The task: Copy out each line below verbatim, skipping any picture.

Record excerpts:
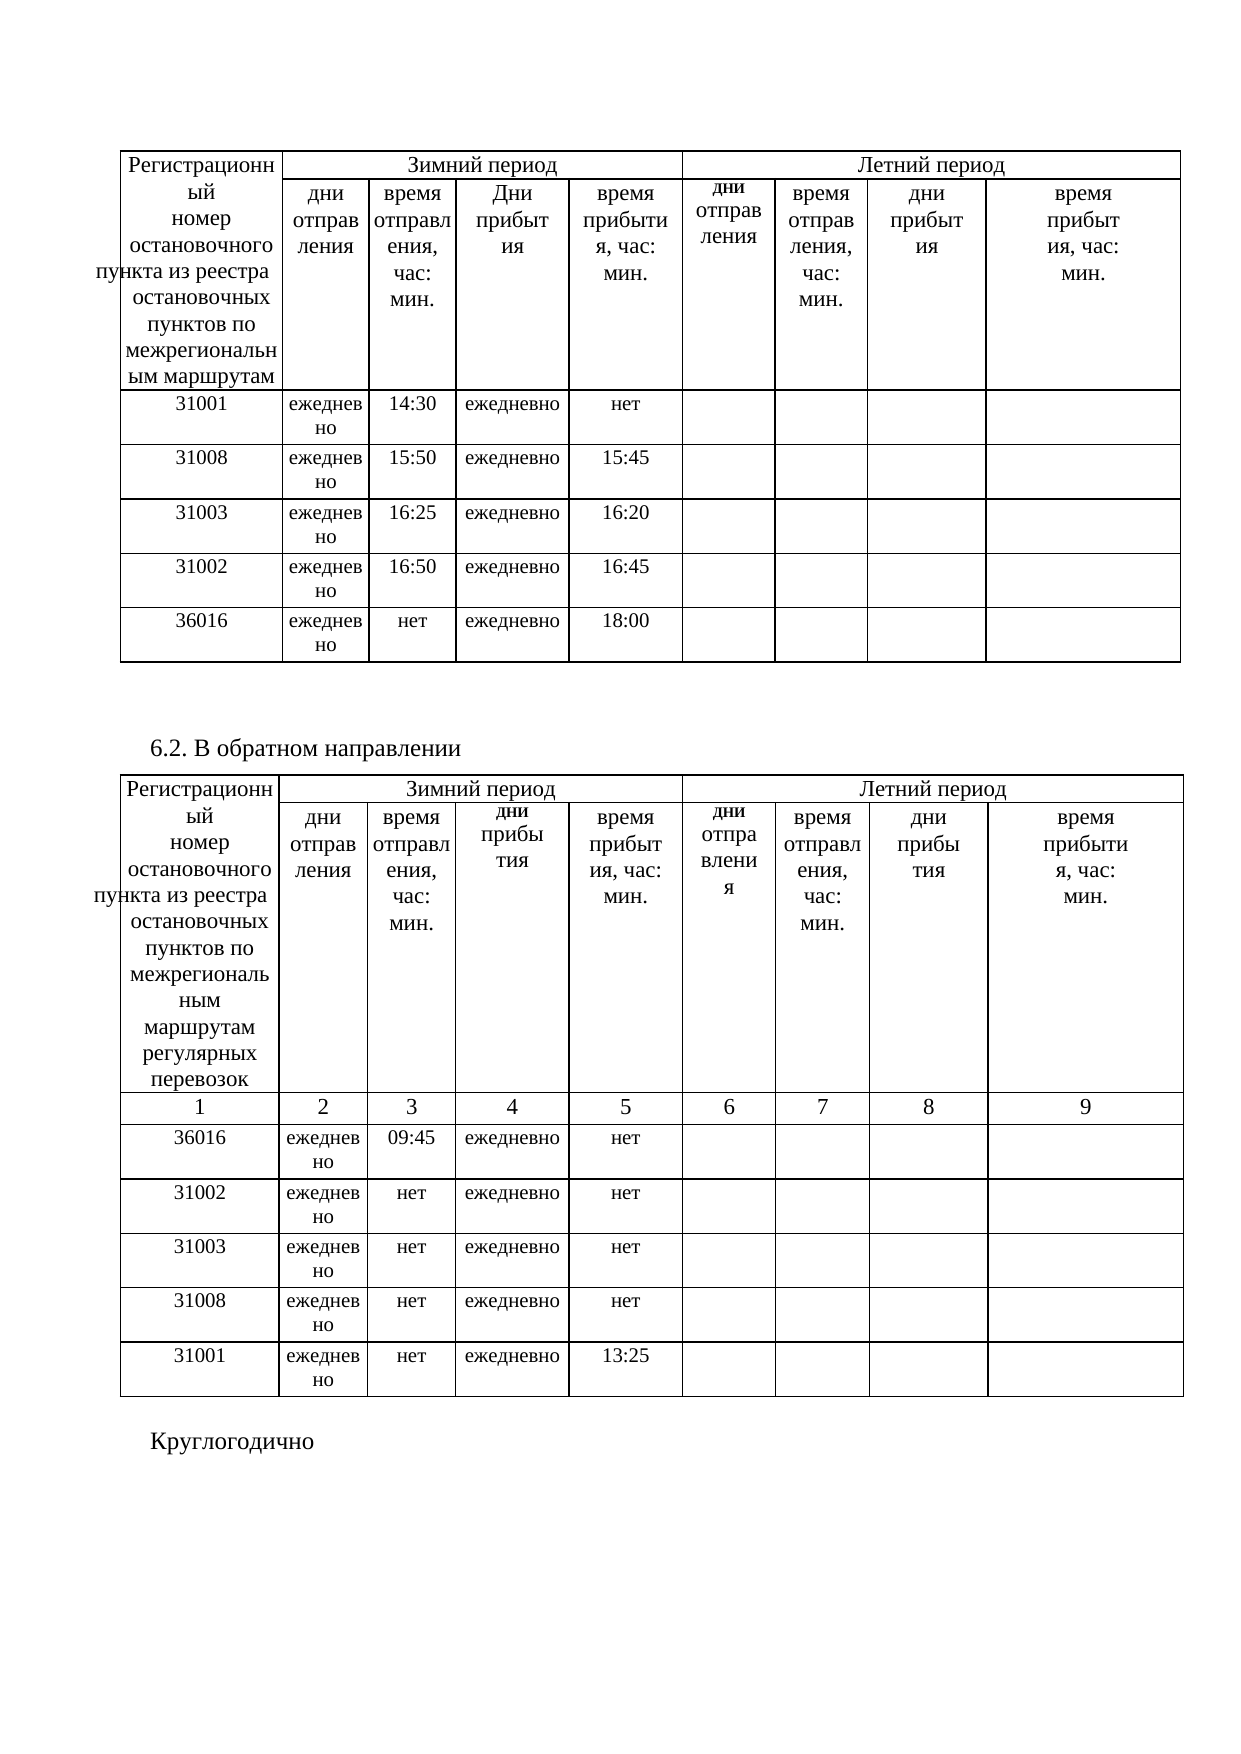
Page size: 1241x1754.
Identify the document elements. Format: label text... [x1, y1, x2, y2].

table_cell дни отправ ления [280, 803, 367, 1092]
table_cell [683, 391, 774, 444]
text Круглогодично [150, 1426, 1090, 1454]
table_cell 31001 [121, 391, 282, 444]
table_header Летний период [683, 152, 1180, 178]
table_cell [683, 1343, 775, 1396]
table_cell 31002 [121, 1180, 278, 1232]
table_cell 16:50 [370, 554, 455, 607]
table_cell [870, 1180, 987, 1232]
table_cell [987, 391, 1180, 444]
table_cell [776, 554, 867, 607]
table_header Зимний период [283, 152, 682, 178]
table_cell дни отправ ления [283, 180, 368, 389]
table_cell [683, 554, 774, 607]
table_cell нет [570, 391, 682, 444]
table_cell 4 [456, 1093, 568, 1124]
table_cell ежедневно [457, 554, 568, 607]
table_cell ежедневно [457, 445, 568, 498]
table_cell 31008 [121, 445, 282, 498]
table_cell [989, 1288, 1183, 1341]
table_cell 31002 [121, 554, 282, 607]
table_cell 9 [989, 1093, 1183, 1124]
table_cell [870, 1125, 987, 1178]
table_header Зимний период [280, 776, 682, 802]
table_cell ежедневно [280, 1234, 367, 1287]
table_cell 15:45 [570, 445, 682, 498]
table_cell ежедневно [280, 1288, 367, 1341]
table_cell нет [368, 1343, 455, 1396]
table_cell 36016 [121, 1125, 278, 1178]
table_cell 5 [570, 1093, 682, 1124]
table_cell нет [370, 608, 455, 661]
table_cell 3 [368, 1093, 455, 1124]
table_cell ежедневно [456, 1180, 568, 1232]
table_cell [987, 608, 1180, 661]
table_cell ежедневно [456, 1125, 568, 1178]
table_cell ежедневно [283, 445, 368, 498]
table_cell ежедневно [283, 608, 368, 661]
table_cell время прибыт ия, час: мин. [570, 803, 682, 1092]
table_cell [683, 445, 774, 498]
table_cell нет [570, 1125, 682, 1178]
table_cell [870, 1343, 987, 1396]
table_cell 6 [683, 1093, 775, 1124]
table_cell время прибыт ия, час: мин. [987, 180, 1180, 389]
table_cell 31003 [121, 1234, 278, 1287]
table_cell [868, 554, 985, 607]
table_cell [776, 500, 867, 552]
table_cell [870, 1288, 987, 1341]
table_cell ежедневно [457, 500, 568, 552]
table_cell [776, 1125, 869, 1178]
table_cell ежедневно [457, 391, 568, 444]
table_cell [989, 1234, 1183, 1287]
table_cell ежедневно [283, 391, 368, 444]
table_cell ежедневно [280, 1125, 367, 1178]
text 6.2. В обратном направлении [150, 733, 1090, 761]
table_cell [683, 1234, 775, 1287]
table_cell [989, 1343, 1183, 1396]
table_cell время прибыти я, час: мин. [989, 803, 1183, 1092]
table_cell [987, 500, 1180, 552]
table_cell [776, 1343, 869, 1396]
table_cell 2 [280, 1093, 367, 1124]
table_cell 1 [121, 1093, 278, 1124]
table_cell ежедневно [283, 500, 368, 552]
table_cell 8 [870, 1093, 987, 1124]
table_cell время отправл ения, час: мин. [776, 803, 869, 1092]
table_cell [683, 608, 774, 661]
table_cell [683, 1180, 775, 1232]
table_cell [776, 1288, 869, 1341]
table_cell 31008 [121, 1288, 278, 1341]
table_cell [776, 608, 867, 661]
table_cell ежедневно [280, 1343, 367, 1396]
table_cell [989, 1125, 1183, 1178]
table_cell 13:25 [570, 1343, 682, 1396]
table_cell 16:20 [570, 500, 682, 552]
table_cell 16:45 [570, 554, 682, 607]
table_cell 14:30 [370, 391, 455, 444]
table_cell нет [570, 1234, 682, 1287]
table_cell нет [368, 1180, 455, 1232]
table_cell нет [368, 1234, 455, 1287]
table_cell 31003 [121, 500, 282, 552]
table_cell [868, 608, 985, 661]
table_cell ежедневно [283, 554, 368, 607]
table_cell нет [570, 1288, 682, 1341]
table_cell [776, 1234, 869, 1287]
table_cell [776, 445, 867, 498]
table_header Летний период [683, 776, 1183, 802]
table_cell время отправл ения, час: мин. [368, 803, 455, 1092]
table_cell ежедневно [456, 1288, 568, 1341]
table_cell ежедневно [457, 608, 568, 661]
table_cell [683, 500, 774, 552]
table_cell время отправ ления, час: мин. [776, 180, 867, 389]
table_cell время прибыти я, час: мин. [570, 180, 682, 389]
table_cell время отправл ения, час: мин. [370, 180, 455, 389]
table_cell [870, 1234, 987, 1287]
table_cell нет [368, 1288, 455, 1341]
table_cell 09:45 [368, 1125, 455, 1178]
table_cell [989, 1180, 1183, 1232]
table_cell 15:50 [370, 445, 455, 498]
table_cell ежедневно [456, 1343, 568, 1396]
table_header Регистрационный номер остановочного пункта из реестра остановочных пунктов по межрегиональным маршрутам регулярных перевозок [121, 776, 278, 1092]
table_cell [776, 1180, 869, 1232]
table_cell [868, 445, 985, 498]
table_cell 7 [776, 1093, 869, 1124]
table_cell [868, 500, 985, 552]
table_cell 16:25 [370, 500, 455, 552]
table_cell ДНИ прибы тия [456, 803, 568, 1092]
table_cell нет [570, 1180, 682, 1232]
table_cell ДНИ отправ ления [683, 180, 774, 389]
table_cell [683, 1125, 775, 1178]
table_cell 18:00 [570, 608, 682, 661]
table_cell [683, 1288, 775, 1341]
table_cell ежедневно [280, 1180, 367, 1232]
table_cell дни прибыт ия [868, 180, 985, 389]
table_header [121, 152, 282, 389]
table_cell 31001 [121, 1343, 278, 1396]
table_cell ежедневно [456, 1234, 568, 1287]
table_cell [987, 445, 1180, 498]
table_cell [776, 391, 867, 444]
table_cell Дни прибыт ия [457, 180, 568, 389]
table_cell ДНИ отпра влени я [683, 803, 775, 1092]
table_cell [868, 391, 985, 444]
table_cell [987, 554, 1180, 607]
table_cell 36016 [121, 608, 282, 661]
table_cell дни прибы тия [870, 803, 987, 1092]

Result below:
Page size: 1241x1754.
Identify the document elements. Format: label text... [x1, y1, x2, y2].

table_cell дни отправ ления [280, 803, 367, 1092]
table_cell [683, 391, 774, 444]
text Круглогодично [150, 1426, 1090, 1454]
table_cell 31001 [121, 391, 282, 444]
table_header Летний период [683, 152, 1180, 178]
table_cell [683, 1343, 775, 1396]
table_cell 31002 [121, 1180, 278, 1232]
table_cell 16:50 [370, 554, 455, 607]
table_cell [870, 1180, 987, 1232]
table_cell [987, 391, 1180, 444]
table_cell [776, 554, 867, 607]
table_header Зимний период [283, 152, 682, 178]
table_cell дни отправ ления [283, 180, 368, 389]
table_cell [683, 554, 774, 607]
table_cell нет [570, 391, 682, 444]
table_cell 4 [456, 1093, 568, 1124]
table_cell ежедневно [457, 554, 568, 607]
table_cell ежедневно [457, 445, 568, 498]
table_cell 31008 [121, 445, 282, 498]
table_cell [989, 1288, 1183, 1341]
table_cell 31002 [121, 554, 282, 607]
table_cell 9 [989, 1093, 1183, 1124]
table_cell [870, 1125, 987, 1178]
table_header Зимний период [280, 776, 682, 802]
table_cell ежедневно [280, 1234, 367, 1287]
table_cell 15:45 [570, 445, 682, 498]
table_cell ежедневно [280, 1288, 367, 1341]
table_cell нет [368, 1343, 455, 1396]
table_cell 36016 [121, 1125, 278, 1178]
table_cell 5 [570, 1093, 682, 1124]
table_cell нет [370, 608, 455, 661]
table_cell 3 [368, 1093, 455, 1124]
table_cell ежедневно [456, 1180, 568, 1232]
table_cell [987, 608, 1180, 661]
table_cell ежедневно [456, 1125, 568, 1178]
table_cell ежедневно [283, 445, 368, 498]
table_cell ежедневно [283, 608, 368, 661]
table_cell время прибыт ия, час: мин. [570, 803, 682, 1092]
table_cell [683, 445, 774, 498]
table_cell нет [570, 1125, 682, 1178]
table_cell [870, 1343, 987, 1396]
table_cell 6 [683, 1093, 775, 1124]
table_cell время прибыт ия, час: мин. [987, 180, 1180, 389]
table_cell 31003 [121, 1234, 278, 1287]
table_cell [868, 554, 985, 607]
table_cell [776, 500, 867, 552]
table_cell [870, 1288, 987, 1341]
table_cell ежедневно [457, 500, 568, 552]
table_cell [776, 1125, 869, 1178]
table_cell ежедневно [457, 391, 568, 444]
table_cell [989, 1234, 1183, 1287]
table_cell ежедневно [283, 391, 368, 444]
table_cell ежедневно [280, 1125, 367, 1178]
text 6.2. В обратном направлении [150, 733, 1090, 761]
table_cell [683, 1234, 775, 1287]
table_cell [989, 1343, 1183, 1396]
table_cell время прибыти я, час: мин. [989, 803, 1183, 1092]
table_cell [987, 500, 1180, 552]
table_cell [776, 1343, 869, 1396]
table_cell 2 [280, 1093, 367, 1124]
table_cell 1 [121, 1093, 278, 1124]
table_cell ежедневно [283, 500, 368, 552]
table_cell 8 [870, 1093, 987, 1124]
table_cell время отправл ения, час: мин. [776, 803, 869, 1092]
table_cell [683, 608, 774, 661]
table_cell [683, 1180, 775, 1232]
table_cell [776, 1288, 869, 1341]
table_cell 31008 [121, 1288, 278, 1341]
table_cell [776, 608, 867, 661]
table_cell ежедневно [280, 1343, 367, 1396]
table_cell [989, 1125, 1183, 1178]
table_cell 13:25 [570, 1343, 682, 1396]
table_cell 16:20 [570, 500, 682, 552]
table_cell 16:45 [570, 554, 682, 607]
table_cell 14:30 [370, 391, 455, 444]
table_cell нет [570, 1234, 682, 1287]
table_cell нет [368, 1180, 455, 1232]
table_cell нет [368, 1234, 455, 1287]
table_cell 31003 [121, 500, 282, 552]
table_cell [868, 608, 985, 661]
table_cell ежедневно [283, 554, 368, 607]
table_cell нет [570, 1288, 682, 1341]
table_cell [776, 1234, 869, 1287]
table_cell [776, 445, 867, 498]
table_header Летний период [683, 776, 1183, 802]
table_cell время отправл ения, час: мин. [368, 803, 455, 1092]
table_cell ежедневно [456, 1288, 568, 1341]
table_cell ежедневно [457, 608, 568, 661]
table_cell [683, 500, 774, 552]
table_cell время отправ ления, час: мин. [776, 180, 867, 389]
table_cell время прибыти я, час: мин. [570, 180, 682, 389]
table_cell время отправл ения, час: мин. [370, 180, 455, 389]
table_cell [870, 1234, 987, 1287]
table_cell нет [368, 1288, 455, 1341]
table_cell 09:45 [368, 1125, 455, 1178]
table_cell [989, 1180, 1183, 1232]
table_cell 15:50 [370, 445, 455, 498]
table_cell ежедневно [456, 1343, 568, 1396]
table_header Регистрационный номер остановочного пункта из реестра остановочных пунктов по межрегиональным маршрутам регулярных перевозок [121, 776, 278, 1092]
table_cell [776, 1180, 869, 1232]
table_cell [868, 445, 985, 498]
table_cell 7 [776, 1093, 869, 1124]
table_cell [868, 500, 985, 552]
table_cell 16:25 [370, 500, 455, 552]
table_cell ДНИ прибы тия [456, 803, 568, 1092]
table_cell нет [570, 1180, 682, 1232]
table_cell ДНИ отправ ления [683, 180, 774, 389]
table_cell [683, 1125, 775, 1178]
table_cell 18:00 [570, 608, 682, 661]
table_cell [683, 1288, 775, 1341]
table_cell ежедневно [280, 1180, 367, 1232]
table_cell дни прибыт ия [868, 180, 985, 389]
table_header [121, 152, 282, 389]
table_cell 31001 [121, 1343, 278, 1396]
table_cell ежедневно [456, 1234, 568, 1287]
table_cell [987, 445, 1180, 498]
table_cell [776, 391, 867, 444]
table_cell Дни прибыт ия [457, 180, 568, 389]
table_cell ДНИ отпра влени я [683, 803, 775, 1092]
table_cell [868, 391, 985, 444]
table_cell [987, 554, 1180, 607]
table_cell 36016 [121, 608, 282, 661]
table_cell дни прибы тия [870, 803, 987, 1092]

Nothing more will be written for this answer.